## The request
Could you repeat the rows from the start through the line containing "நின்றன்றால்", swapping "Transcribe" for "Write out" and leaving everything else unchanged?

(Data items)
━━━━━━━━━━━━━━━━━━━━━━━━━━━━━━
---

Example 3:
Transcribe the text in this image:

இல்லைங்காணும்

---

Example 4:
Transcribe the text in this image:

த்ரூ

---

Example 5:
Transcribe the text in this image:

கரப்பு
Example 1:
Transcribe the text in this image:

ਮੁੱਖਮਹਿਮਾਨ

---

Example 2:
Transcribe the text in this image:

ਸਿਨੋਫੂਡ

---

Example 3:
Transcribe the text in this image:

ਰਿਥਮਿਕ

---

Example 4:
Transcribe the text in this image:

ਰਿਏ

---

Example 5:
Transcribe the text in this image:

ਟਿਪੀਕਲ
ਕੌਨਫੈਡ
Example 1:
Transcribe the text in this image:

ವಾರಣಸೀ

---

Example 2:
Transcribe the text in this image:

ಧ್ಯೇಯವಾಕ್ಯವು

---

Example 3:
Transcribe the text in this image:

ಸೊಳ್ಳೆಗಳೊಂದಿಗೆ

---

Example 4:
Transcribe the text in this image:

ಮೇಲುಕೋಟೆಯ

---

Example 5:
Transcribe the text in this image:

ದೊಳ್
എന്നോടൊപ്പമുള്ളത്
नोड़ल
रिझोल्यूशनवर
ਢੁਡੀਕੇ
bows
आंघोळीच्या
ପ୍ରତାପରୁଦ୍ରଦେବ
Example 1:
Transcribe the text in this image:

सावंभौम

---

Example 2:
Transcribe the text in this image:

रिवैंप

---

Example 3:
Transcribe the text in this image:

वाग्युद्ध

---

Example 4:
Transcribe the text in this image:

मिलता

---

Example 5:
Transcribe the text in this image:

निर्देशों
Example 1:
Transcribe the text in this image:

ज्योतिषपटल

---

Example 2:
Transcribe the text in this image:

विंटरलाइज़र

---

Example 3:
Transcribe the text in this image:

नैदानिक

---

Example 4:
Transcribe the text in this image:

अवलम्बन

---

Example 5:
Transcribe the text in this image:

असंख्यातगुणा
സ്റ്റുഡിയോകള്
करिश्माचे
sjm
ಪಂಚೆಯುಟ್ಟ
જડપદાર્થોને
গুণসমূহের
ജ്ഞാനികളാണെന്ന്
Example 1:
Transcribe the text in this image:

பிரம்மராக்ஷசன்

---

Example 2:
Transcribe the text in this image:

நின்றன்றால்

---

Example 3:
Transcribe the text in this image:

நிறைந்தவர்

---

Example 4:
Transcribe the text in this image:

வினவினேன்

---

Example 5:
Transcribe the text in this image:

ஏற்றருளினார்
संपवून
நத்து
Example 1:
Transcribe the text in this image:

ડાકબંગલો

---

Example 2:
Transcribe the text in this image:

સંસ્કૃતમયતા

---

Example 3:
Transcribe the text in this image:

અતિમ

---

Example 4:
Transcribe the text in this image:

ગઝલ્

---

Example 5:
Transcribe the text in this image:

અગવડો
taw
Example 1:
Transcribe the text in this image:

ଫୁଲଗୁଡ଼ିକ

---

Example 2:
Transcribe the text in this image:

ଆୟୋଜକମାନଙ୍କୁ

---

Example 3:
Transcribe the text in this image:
━━━━━━━━━━━━━━━━━━━━━━━━━━━━━━
## Solution to this task
---

Example 3:
Write out the text in this image:

இல்லைங்காணும்

---

Example 4:
Write out the text in this image:

த்ரூ

---

Example 5:
Write out the text in this image:

கரப்பு
Example 1:
Write out the text in this image:

ਮੁੱਖਮਹਿਮਾਨ

---

Example 2:
Write out the text in this image:

ਸਿਨੋਫੂਡ

---

Example 3:
Write out the text in this image:

ਰਿਥਮਿਕ

---

Example 4:
Write out the text in this image:

ਰਿਏ

---

Example 5:
Write out the text in this image:

ਟਿਪੀਕਲ
ਕੌਨਫੈਡ
Example 1:
Write out the text in this image:

ವಾರಣಸೀ

---

Example 2:
Write out the text in this image:

ಧ್ಯೇಯವಾಕ್ಯವು

---

Example 3:
Write out the text in this image:

ಸೊಳ್ಳೆಗಳೊಂದಿಗೆ

---

Example 4:
Write out the text in this image:

ಮೇಲುಕೋಟೆಯ

---

Example 5:
Write out the text in this image:

ದೊಳ್
എന്നോടൊപ്പമുള്ളത്
नोड़ल
रिझोल्यूशनवर
ਢੁਡੀਕੇ
bows
आंघोळीच्या
ପ୍ରତାପରୁଦ୍ରଦେବ
Example 1:
Write out the text in this image:

सावंभौम

---

Example 2:
Write out the text in this image:

रिवैंप

---

Example 3:
Write out the text in this image:

वाग्युद्ध

---

Example 4:
Write out the text in this image:

मिलता

---

Example 5:
Write out the text in this image:

निर्देशों
Example 1:
Write out the text in this image:

ज्योतिषपटल

---

Example 2:
Write out the text in this image:

विंटरलाइज़र

---

Example 3:
Write out the text in this image:

नैदानिक

---

Example 4:
Write out the text in this image:

अवलम्बन

---

Example 5:
Write out the text in this image:

असंख्यातगुणा
സ്റ്റുഡിയോകള്
करिश्माचे
sjm
ಪಂಚೆಯುಟ್ಟ
જડપદાર્થોને
গুণসমূহের
ജ്ഞാനികളാണെന്ന്
Example 1:
Write out the text in this image:

பிரம்மராக்ஷசன்

---

Example 2:
Write out the text in this image:

நின்றன்றால்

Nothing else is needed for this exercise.